Dans notre Transitions par Transitions, nous pourrions sourire pareillement de nos mots chéris, de nos mots manas et manies lexicales.

Mais nous devons aussi prendre au sérieux l’insatisfaction qu’exprime Barthes, et soutenir à notre tour l’effort de définition qui, malgré tout, succède à l’exorde railleuse. Si nous résistons au quasi-réflexe de la pluralisation (pas toujours, comme le prouvent les « partages transitionnels » de notre séminaire…), nous vantons nous aussi la productivité critique et théorique de la différence (ou du différend, ou de la différance), son importance éthique ou politique pour « subtiliser » nos discours et nos engagements, sans abandonner l’horizon conflictuel et conciliateur de la démocratie au pur litige. Mais peut-on se contenter d’images pour décrire l’efficace de la différence ? Barthes écrit : poudroiement, dispersion, miroitement, débordements, empiètements, fuites, glissements, déplacements, dérapages ; nous aimons aussi tout ce qui « échappe » ou « résiste », tout ce qui « coince » ou « cloche », tout ce qui est « tremblé » ou « bougé »…
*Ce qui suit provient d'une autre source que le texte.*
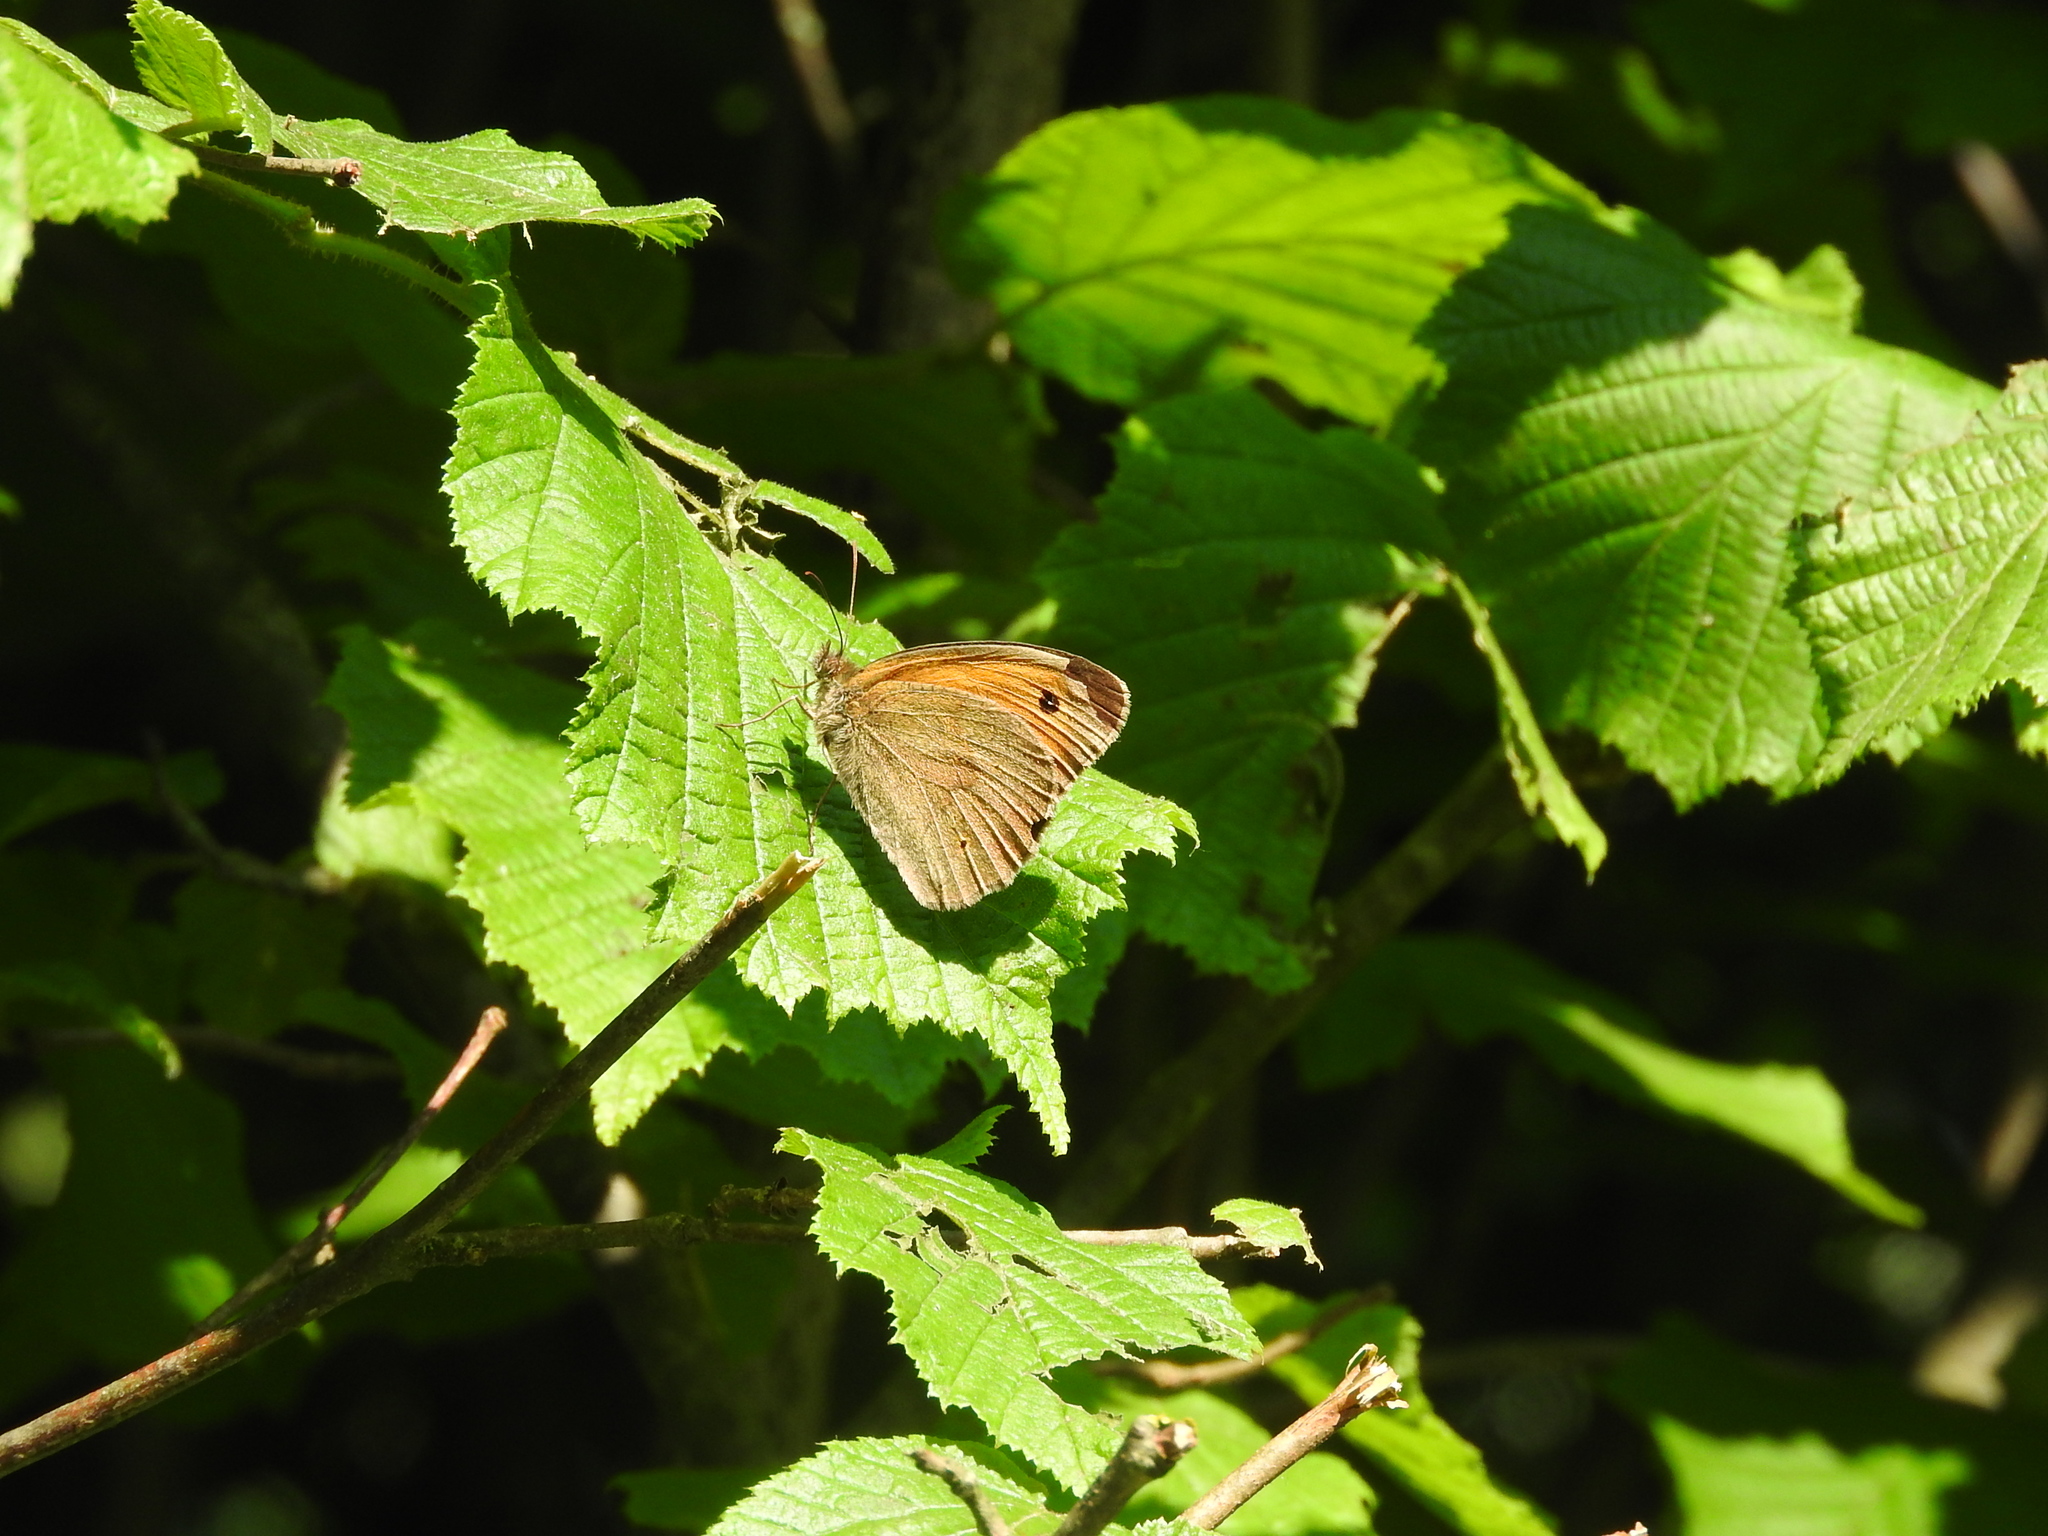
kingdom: Animalia
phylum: Arthropoda
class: Insecta
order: Lepidoptera
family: Nymphalidae
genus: Maniola
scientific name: Maniola jurtina
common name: Meadow brown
Plutôt que de multiplier ces métaphores de la différence, de s’abriter derrière les images de son mouvement (si commodes pour « faire Mouvement »), ne faudrait-il pas tenter d’assumer, plus explicitement, nos valeurs ? Par quoi vaut donc la transitionnalité ? Non par les dispenses et les triomphes qu’elle pourrait nous offrir – même s’ils existent bien dans le plaisir de dire l’impropre, de déjouer le conflit sans le taire –, mais par la manière dont elle nous oblige : don et contre-don du texte et du commentaire transitionnels. Cette manière, on peut peut-être la nommer : souci de soi et d’autrui, soin des liens, délicatesse de l’adresse. Les métaphores ne sont jamais loin, mais je crois que toutes ne se valent pas, ni conceptuellement ni éthiquement.